Your goal: Would you please copy every line below that includes the string "when"?

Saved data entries
#####

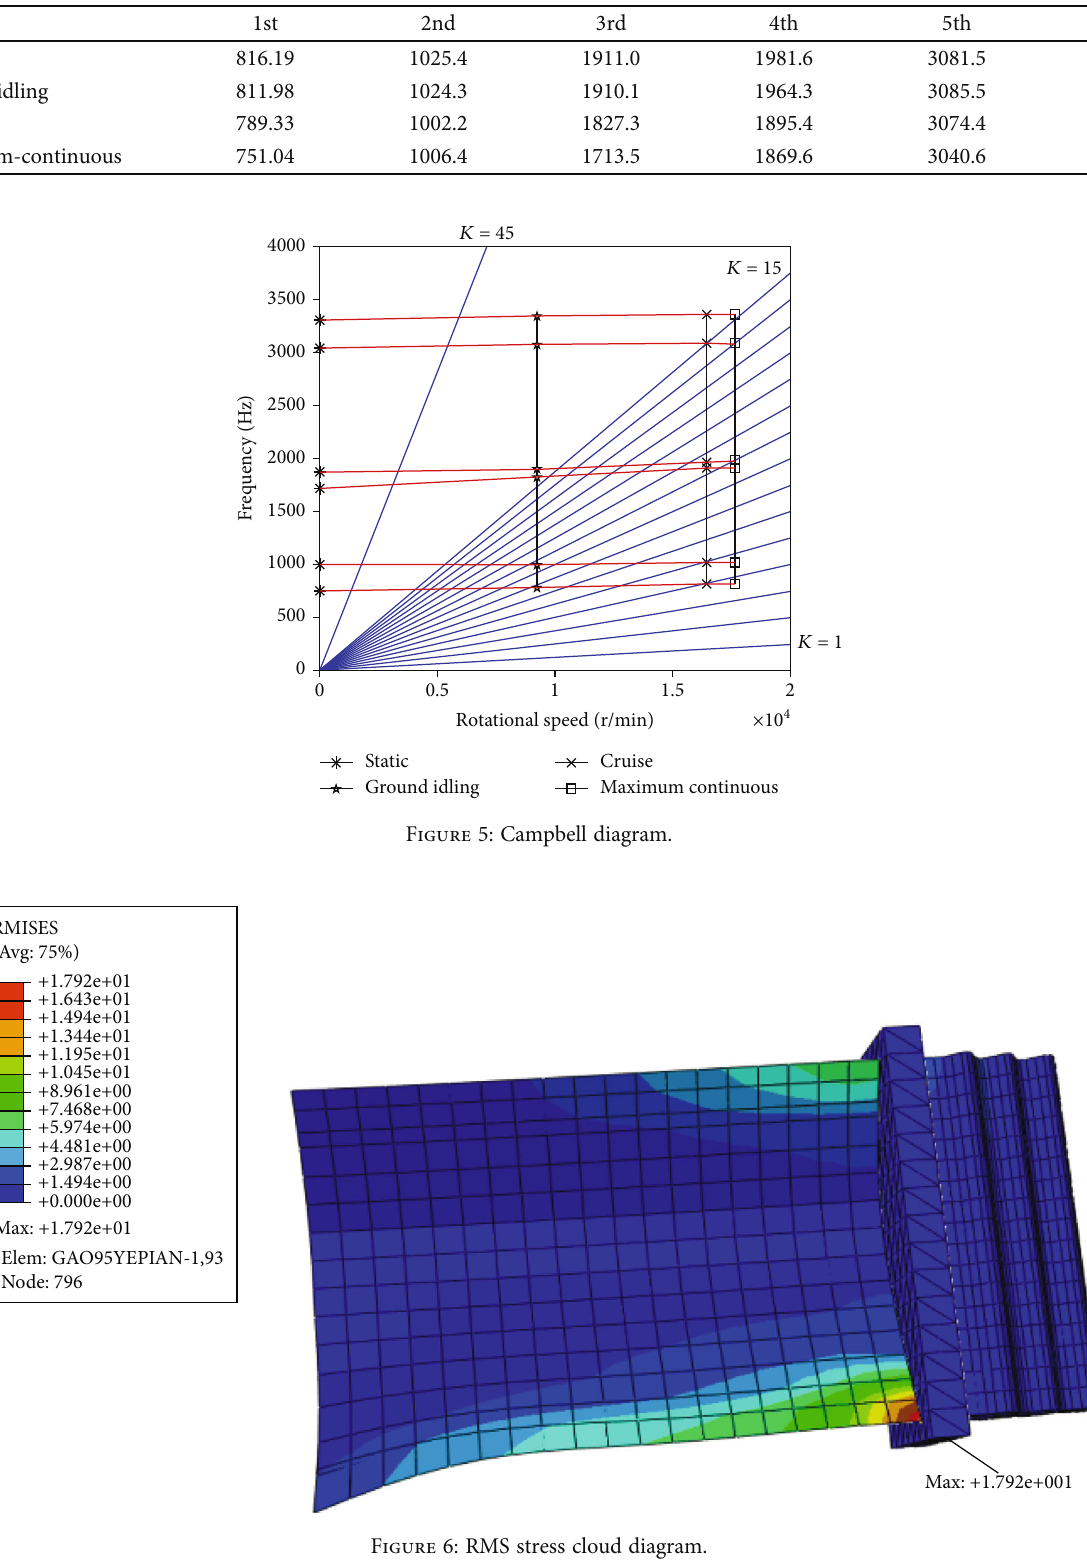
Table 3: Calculation results of turbine blade frequencies.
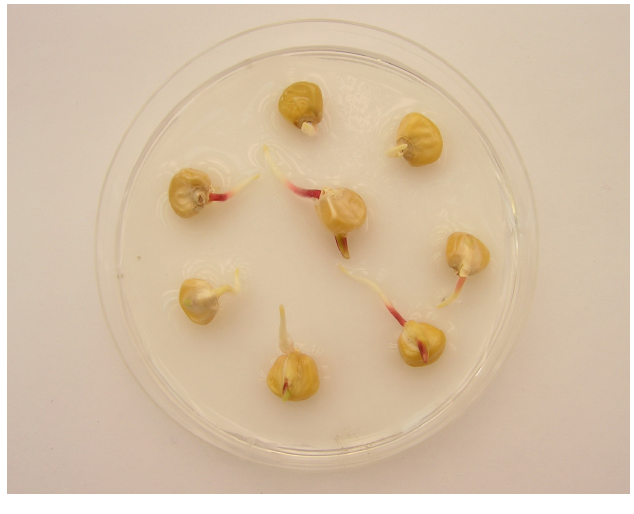
Figure 6. An illustrative example for maize growth and development experiments under juglone-stressed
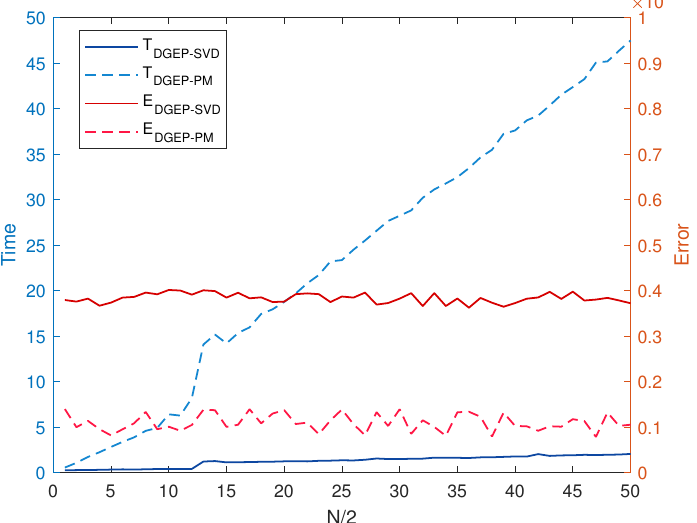
Figure 3. Performance of DGEP-SVD and DGEP-PM in running time ( T / s ) and error ( E ) with respect to the number of local severs ( N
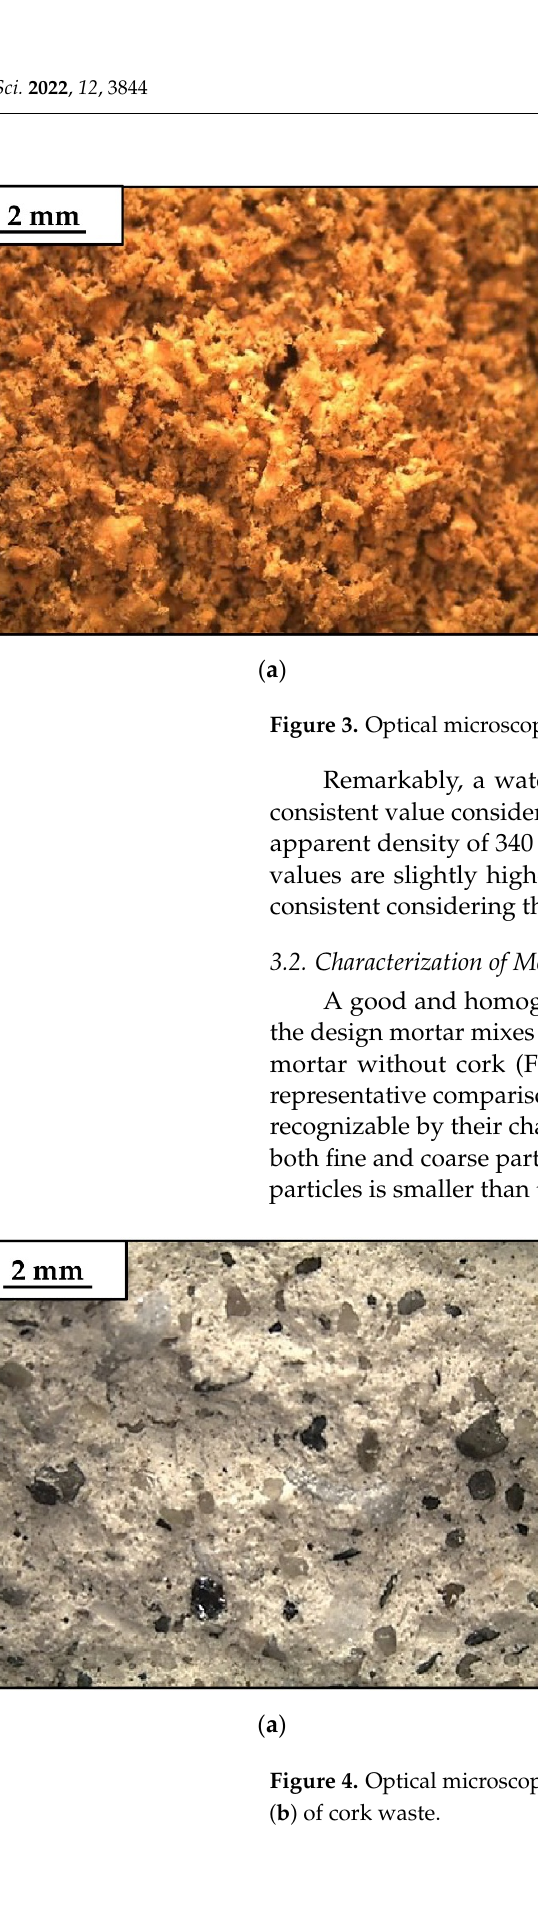
( b ) Figure 5. Color variation of mortar samples induced by the addition of cork waste: visual macro- scopic evidence of mortars containing increasing cork content from left to right ( a ) and colorimetry values of representative samples containing 0 wt% and 4 wt% of cork ( b ).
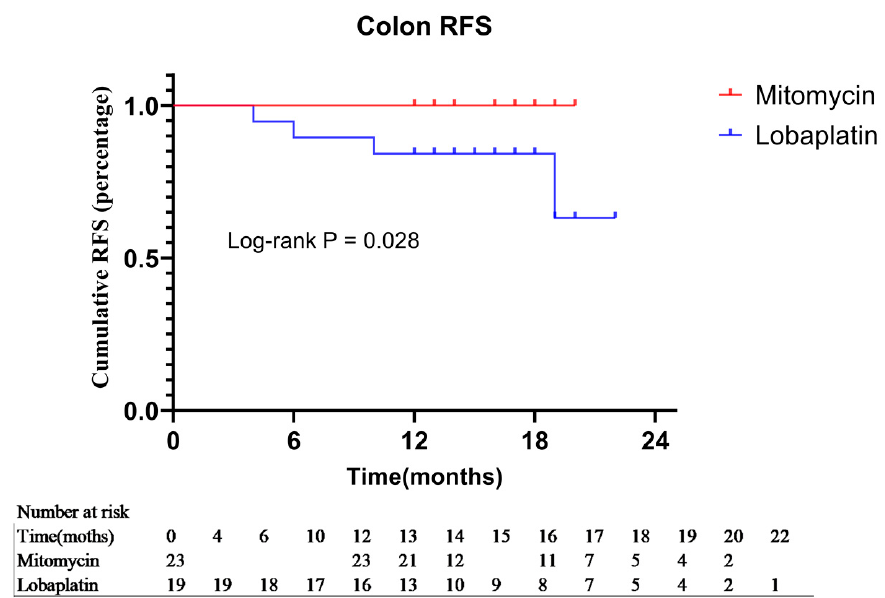
Figure 5. Subgroup analysis based on tumor location. Recurrence-free survival of the Mitomycin group and Lobaplatin group after PSM when the tumor at colon.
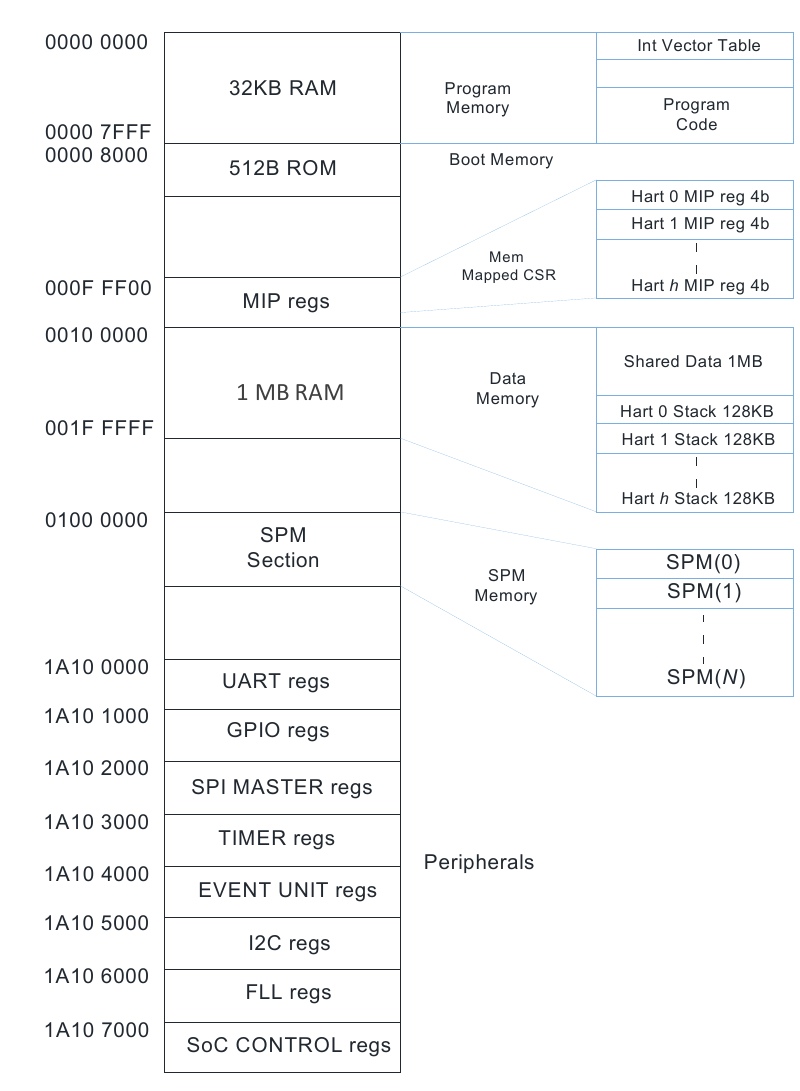
Figure 4. Code for multi-threaded execution on Klessydra-T1.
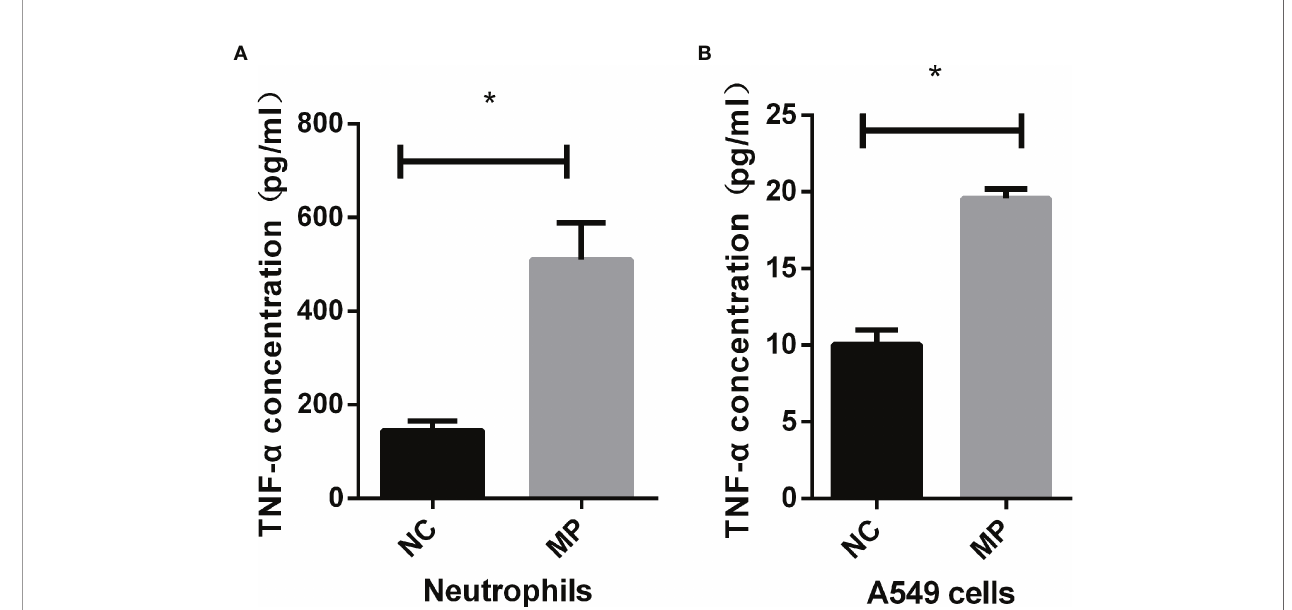
FIGURE 2 | TNF- a secretion by (A) neutrophils and (B) A549 cells upon M. pneumoniae stimulation when compared with the NC group as assessed by ELISA. * P < 0.05 is statistically signi fi cant. NC, normal control; MP, Mycoplasma pneumoniae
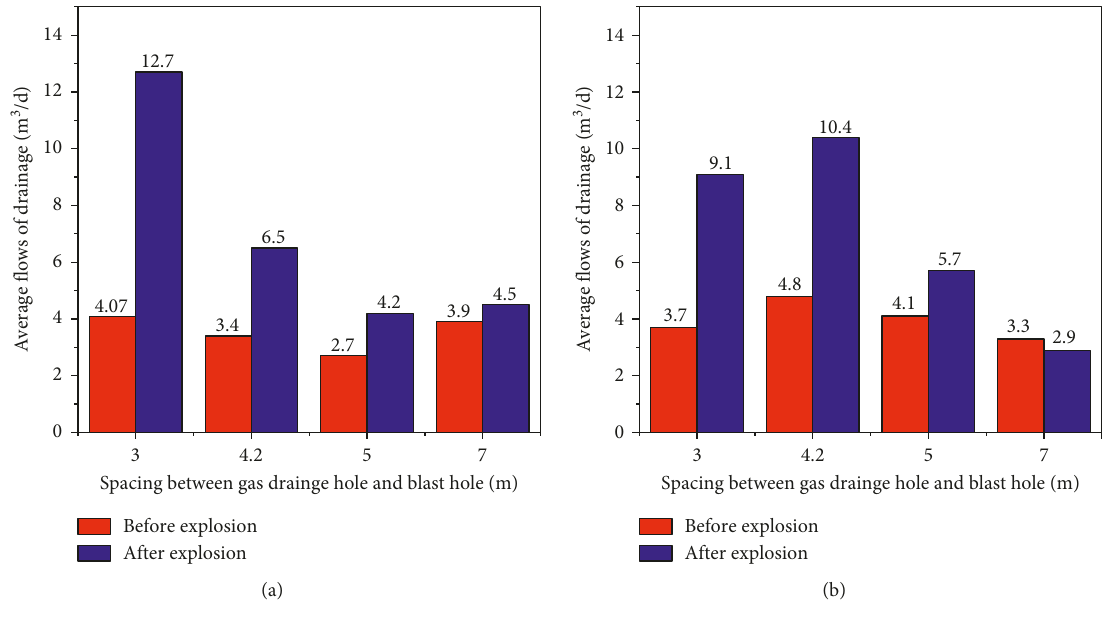
Figure 16: Average flows of gas drainage: (a) group 1; (b) group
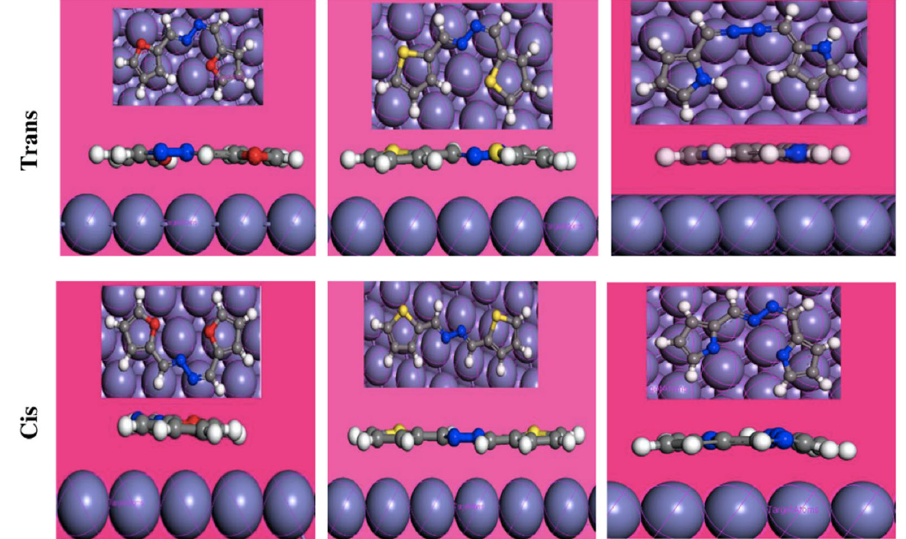
Figure 4. Side and top views of most stable adsorption configurations for (Fe (111)/(E&Z)-HZi/Gas phase) systems at 308 K (Belghiti et al., 2019) [66].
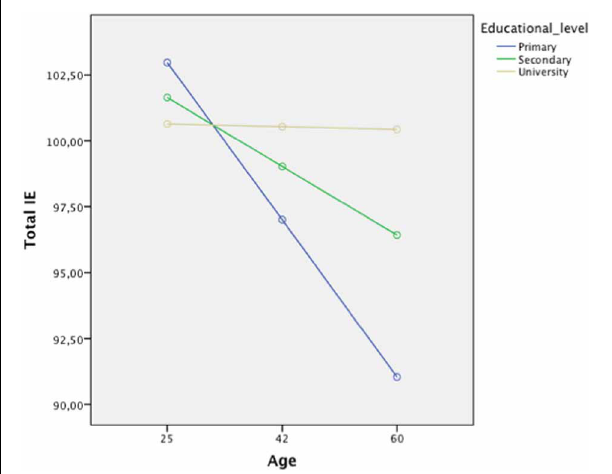
FIGURE 1 | Assessment of the ability of educational level to moderate the association between age and total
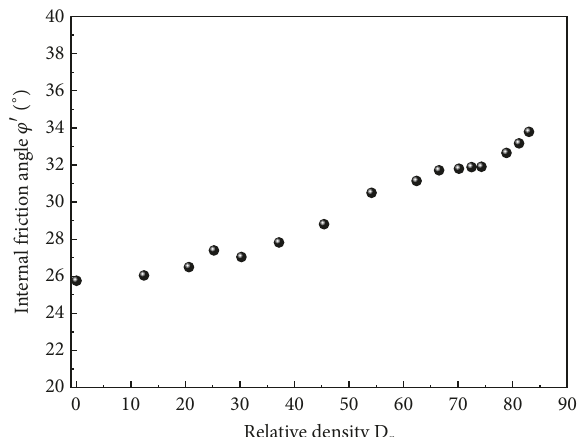
Figure 9: Internalfriction angles of different relative density at peak state.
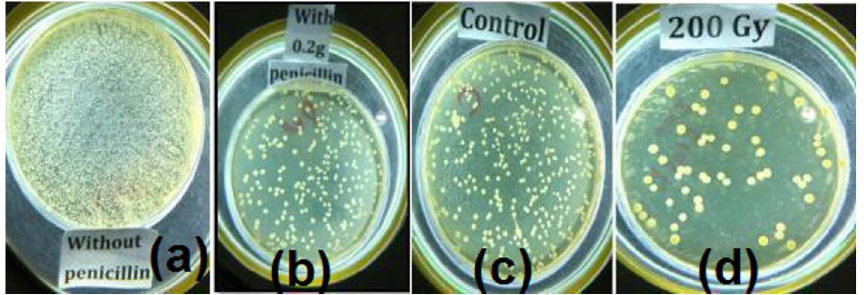
Fig. 4. Characterization of commercial and purified penicillin from P. chrysogenum on S. aureus. (a) Colony count without penicillin. (b) Colony count with commercial penicillin. (c) Colony count with purified penicillin from nonirradiated P. chrysogenum .(d) Colony count with purified penicillin from irradiated P. chrysogenum.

#####

Response area:
Figure 5. Subgroup analysis based on tumor location. Recurrence-free survival of the Mitomycin group and Lobaplatin group after PSM when the tumor at colon.
FIGURE 2 | TNF- a secretion by (A) neutrophils and (B) A549 cells upon M. pneumoniae stimulation when compared with the NC group as assessed by ELISA. * P < 0.05 is statistically signi fi cant. NC, normal control; MP, Mycoplasma pneumoniae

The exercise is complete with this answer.